Finalmente llegaron a la Comandancia de esa dependencia militar. Cuando la F350 se detuvo los cuatro, invitados a descender, se encontraron frente a una parada militar: un general, coroneles, y oficiales de menor graduación, ordenados por rango, los miraban escrutándolos.

El general V. habló primero, dirigiéndose a los cuatro: “Señores, los hemos rescatado de un grupo que intentó matarlos. Deben agradecer a la patrulla de oficiales y suboficiales del Ejército Argentino que les salvó la vida. ¿Tienen documentos que los identifiquen?”.

“No, señor”, fue la respuesta de los cuatro.

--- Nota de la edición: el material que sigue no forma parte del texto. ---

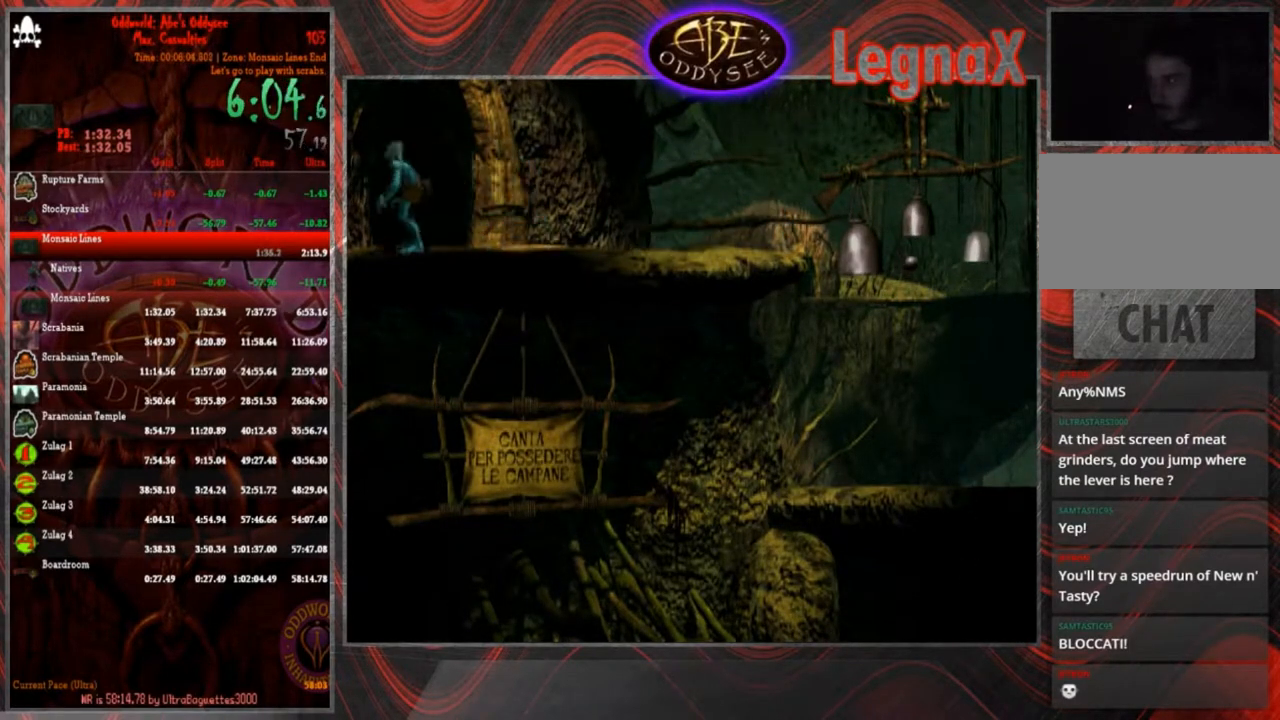
{"buttons": ["CROSS"], "left_stick": "center", "events": [[134, "left_stick", "center"], [267, "CROSS", "down"]]}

“Les adelanto que permanecerán en estas dependencias hasta que se aclare la situación personal de cada uno, si tienen algún antecedente relacionado con la subversión o si han cometido delitos contra la propiedad o las personas. En caso afirmativo serán juzgados por un tribunal castrense y en caso negativo quedarán en libertad”.

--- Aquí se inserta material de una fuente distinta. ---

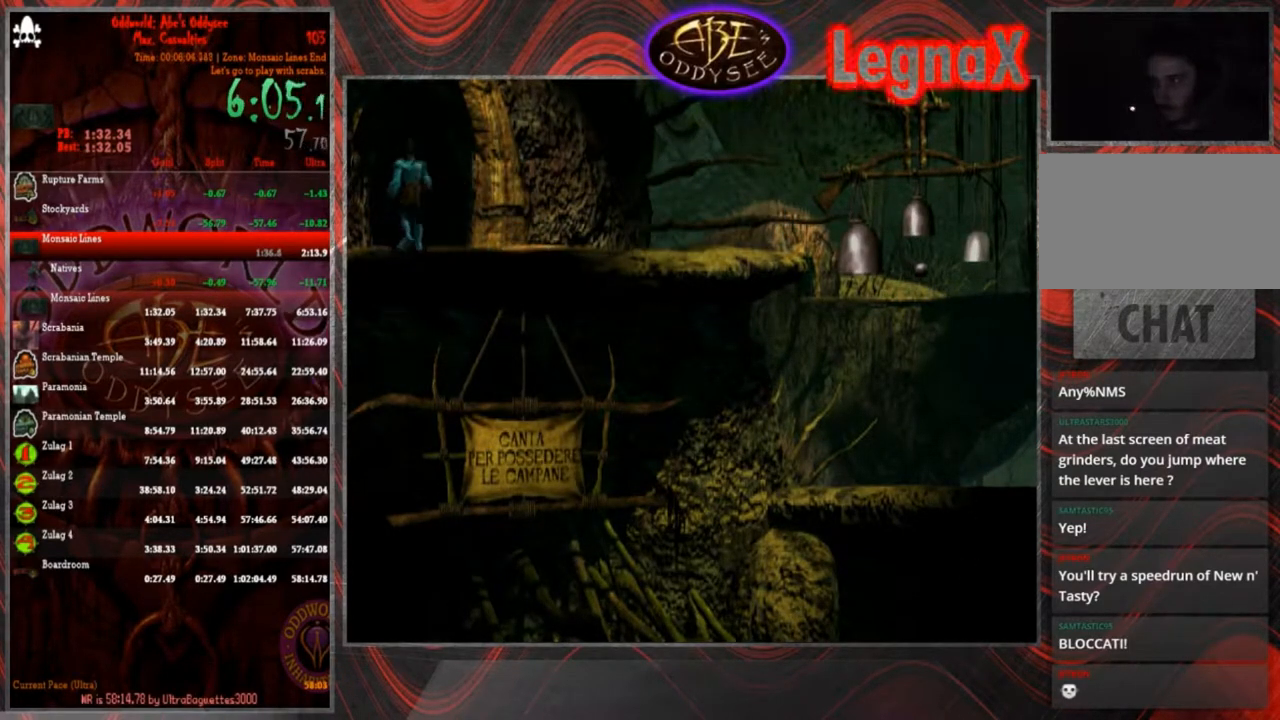
{"buttons": ["CROSS"], "left_stick": "center", "events": []}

Los cuatro volvieron a asentir levemente con la cabeza.

Preguntó V.: “¿Tienen familiares o amigos en Bahía Blanca?”.

Los cuatro contestaron, excitados y al unísono: “Sí, señor”.

“Entonces pueden hacer una llamada cada uno; avisen que están bien y que pueden venir a visitarlos. Eso sí, como les dije antes, sepan que pueden ser condenados si han andado en cosas raras. Buenos días”.

“Buenos días, muchas gracias”, coincidieron, sin proponérselo, los cuatro.

Cada uno hizo un esfuerzo por recordar el teléfono de alguien a quien no comprometería si lo llamaba, mientras Agustín C., reconfortado y con deseos de entusiasmar a los otros tres, dijo, curiosamente, unas palabras que sonaron como un canto de vida, como un futuro próximo y deseable: “Muchachos, estamos de suerte. Vamos a la cárcel”.